OneConnect reported a nearly US$150 million net loss in the first nine months of 2019, but offers a tantalising pitch to prospective investors. Small and mid-sized Chinese banks and insurers often lack the resources to build their own competitive technology. OneConnect can provide them with artificial intelligence-assisted calls and image-recognition technology to inspect car accidents remotely.
It got swept up in the hype, however. The SoftBank Vision Fund, renowned for its aggressive valuations, joined OneConnect's most recent capital injection. Even at a discounted US$5 billion, it would be valued at 10 times next year's sales, assuming the top line grows at the same pace as in the first nine months of 2019. That would be a hefty premium compared to older software and consulting hybrids. IBM trades at 1.5 times revenue expected by analysts next year, and Accenture at 2.9 times.
Recent Chinese fintech market debuts have been bumpy, too. Micro-lender Qudian went public at US$24 a share and now trades at less than US$5. It also may be difficult for OneConnect to persuade Ping An's rivals to sign up as customers.
The broader problem for Ping An, though, is the knock on its tech perch. Ping An Healthcare and Technology, which runs the Good Doctor app, tanked on its first day of trading last year and remains cheaper than its IPO (initial public offering) price. Lufax, its sprawling fintech outfit valued privately at US$39 billion earlier this year, has had to rethink its business model and public listing plans because of China's crackdown on peer-to-peer lending. It's all making Ping An look more fin than tech.
Ping An Insurance's OneConnect Financial Technology said on Dec 2 that it would sell shares in an initial public offering at between US$12 and US$14 apiece, raising US$468 million at the midpoint of the range and valuing the company at US$4.8 billion.

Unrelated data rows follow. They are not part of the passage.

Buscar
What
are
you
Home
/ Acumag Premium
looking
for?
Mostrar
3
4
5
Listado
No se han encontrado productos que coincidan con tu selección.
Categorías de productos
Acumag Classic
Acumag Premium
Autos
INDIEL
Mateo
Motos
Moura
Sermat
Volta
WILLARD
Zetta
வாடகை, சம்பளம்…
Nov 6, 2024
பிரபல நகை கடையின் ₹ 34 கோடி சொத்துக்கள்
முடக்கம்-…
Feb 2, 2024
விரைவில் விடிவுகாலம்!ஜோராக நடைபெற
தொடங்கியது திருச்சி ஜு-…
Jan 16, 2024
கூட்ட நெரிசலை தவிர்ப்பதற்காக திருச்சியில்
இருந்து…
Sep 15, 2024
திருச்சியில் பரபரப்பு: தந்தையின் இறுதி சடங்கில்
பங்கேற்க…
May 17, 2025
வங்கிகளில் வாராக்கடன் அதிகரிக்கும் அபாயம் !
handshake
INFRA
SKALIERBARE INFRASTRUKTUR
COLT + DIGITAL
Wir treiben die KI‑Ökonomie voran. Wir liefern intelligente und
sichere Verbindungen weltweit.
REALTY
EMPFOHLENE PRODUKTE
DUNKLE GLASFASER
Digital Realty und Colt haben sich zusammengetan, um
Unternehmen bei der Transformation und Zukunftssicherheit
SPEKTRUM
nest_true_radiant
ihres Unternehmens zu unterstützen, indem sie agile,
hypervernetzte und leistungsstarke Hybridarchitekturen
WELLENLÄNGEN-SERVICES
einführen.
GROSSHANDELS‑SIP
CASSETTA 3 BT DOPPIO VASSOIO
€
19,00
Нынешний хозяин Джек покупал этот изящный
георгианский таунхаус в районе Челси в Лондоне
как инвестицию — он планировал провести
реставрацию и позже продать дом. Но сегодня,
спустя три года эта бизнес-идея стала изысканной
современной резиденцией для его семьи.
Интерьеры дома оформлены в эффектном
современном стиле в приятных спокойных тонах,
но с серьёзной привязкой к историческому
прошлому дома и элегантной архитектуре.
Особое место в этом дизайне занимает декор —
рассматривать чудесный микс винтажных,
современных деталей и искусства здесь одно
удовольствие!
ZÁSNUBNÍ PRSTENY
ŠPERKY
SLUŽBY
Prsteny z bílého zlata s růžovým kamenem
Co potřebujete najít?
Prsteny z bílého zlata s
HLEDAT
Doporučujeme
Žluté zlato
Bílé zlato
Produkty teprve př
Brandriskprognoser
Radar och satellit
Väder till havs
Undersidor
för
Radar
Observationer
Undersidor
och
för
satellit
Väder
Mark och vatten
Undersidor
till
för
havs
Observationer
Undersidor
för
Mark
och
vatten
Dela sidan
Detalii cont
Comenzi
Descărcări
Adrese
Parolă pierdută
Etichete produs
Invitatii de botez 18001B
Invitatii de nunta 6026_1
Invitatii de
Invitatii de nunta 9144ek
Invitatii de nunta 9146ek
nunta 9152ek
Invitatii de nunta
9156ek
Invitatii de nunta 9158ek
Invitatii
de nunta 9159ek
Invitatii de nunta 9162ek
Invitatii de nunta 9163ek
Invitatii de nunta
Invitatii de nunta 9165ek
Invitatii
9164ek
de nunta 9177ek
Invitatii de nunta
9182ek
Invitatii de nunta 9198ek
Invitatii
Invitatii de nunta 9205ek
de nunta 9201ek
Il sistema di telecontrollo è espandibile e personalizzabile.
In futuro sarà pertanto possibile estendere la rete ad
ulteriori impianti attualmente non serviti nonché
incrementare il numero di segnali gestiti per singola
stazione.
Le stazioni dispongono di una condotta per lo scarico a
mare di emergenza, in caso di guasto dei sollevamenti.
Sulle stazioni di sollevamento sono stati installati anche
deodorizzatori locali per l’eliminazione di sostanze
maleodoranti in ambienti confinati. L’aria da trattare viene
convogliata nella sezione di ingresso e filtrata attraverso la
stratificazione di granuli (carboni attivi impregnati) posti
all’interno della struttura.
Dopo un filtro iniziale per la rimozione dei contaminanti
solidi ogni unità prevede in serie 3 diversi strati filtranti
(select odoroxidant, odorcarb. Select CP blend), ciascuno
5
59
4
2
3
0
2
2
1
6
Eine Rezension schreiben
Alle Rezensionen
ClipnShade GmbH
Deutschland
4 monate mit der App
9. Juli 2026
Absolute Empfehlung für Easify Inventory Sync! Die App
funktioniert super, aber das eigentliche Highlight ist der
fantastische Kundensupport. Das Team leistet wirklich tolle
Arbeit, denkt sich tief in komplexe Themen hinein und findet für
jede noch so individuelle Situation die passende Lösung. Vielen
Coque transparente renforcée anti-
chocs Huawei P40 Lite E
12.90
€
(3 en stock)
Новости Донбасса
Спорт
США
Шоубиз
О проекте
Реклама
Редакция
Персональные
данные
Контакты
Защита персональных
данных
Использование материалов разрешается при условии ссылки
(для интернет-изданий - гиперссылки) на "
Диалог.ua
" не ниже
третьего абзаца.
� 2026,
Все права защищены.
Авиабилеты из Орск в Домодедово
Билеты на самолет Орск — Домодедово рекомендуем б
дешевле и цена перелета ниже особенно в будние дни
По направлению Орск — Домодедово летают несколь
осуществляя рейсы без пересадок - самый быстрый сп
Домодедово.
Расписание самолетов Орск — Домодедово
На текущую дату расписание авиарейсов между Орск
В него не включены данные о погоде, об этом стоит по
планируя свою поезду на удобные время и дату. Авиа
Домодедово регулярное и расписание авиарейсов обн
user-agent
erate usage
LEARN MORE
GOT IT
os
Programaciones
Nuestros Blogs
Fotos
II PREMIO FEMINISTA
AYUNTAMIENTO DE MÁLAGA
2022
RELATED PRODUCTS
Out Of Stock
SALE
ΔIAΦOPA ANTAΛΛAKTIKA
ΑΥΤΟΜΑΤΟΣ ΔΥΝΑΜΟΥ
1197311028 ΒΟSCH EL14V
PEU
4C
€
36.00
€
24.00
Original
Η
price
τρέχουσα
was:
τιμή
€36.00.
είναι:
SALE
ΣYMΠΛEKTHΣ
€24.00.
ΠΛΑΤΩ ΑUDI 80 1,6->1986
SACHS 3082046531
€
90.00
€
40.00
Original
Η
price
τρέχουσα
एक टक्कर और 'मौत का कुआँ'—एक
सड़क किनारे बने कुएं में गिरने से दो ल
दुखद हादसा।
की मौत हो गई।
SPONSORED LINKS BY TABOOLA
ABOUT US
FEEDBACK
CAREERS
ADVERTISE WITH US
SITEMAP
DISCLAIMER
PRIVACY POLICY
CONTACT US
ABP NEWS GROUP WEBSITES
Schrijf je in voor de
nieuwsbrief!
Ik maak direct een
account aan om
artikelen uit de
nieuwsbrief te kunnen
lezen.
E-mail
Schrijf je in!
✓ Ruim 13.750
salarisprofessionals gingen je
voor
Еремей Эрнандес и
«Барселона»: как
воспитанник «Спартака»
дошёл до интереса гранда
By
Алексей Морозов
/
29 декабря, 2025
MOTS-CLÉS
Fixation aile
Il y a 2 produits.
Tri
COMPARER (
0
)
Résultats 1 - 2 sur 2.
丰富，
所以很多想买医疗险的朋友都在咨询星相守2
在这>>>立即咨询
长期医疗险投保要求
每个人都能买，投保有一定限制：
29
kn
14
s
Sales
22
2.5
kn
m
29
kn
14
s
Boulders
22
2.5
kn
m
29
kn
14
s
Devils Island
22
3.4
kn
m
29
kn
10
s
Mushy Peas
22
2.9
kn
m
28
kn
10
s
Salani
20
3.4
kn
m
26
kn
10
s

The company was valued at US$7.5 billion last year following a US$750 million fundraising round.
OneConnect provides technology to small and medium-sized banks and other financial institutions. The company was eyeing a valuation of roughly US$8 billion and an IPO of up to US$1 billion, unnamed sources told Reuters in June. It changed the listing venue to New York from Hong Kong in the hope of achieving a higher valuation, Reuters also reported.
Goldman Sachs, JPMorgan and Morgan Stanley are among the main banks working on the IPO.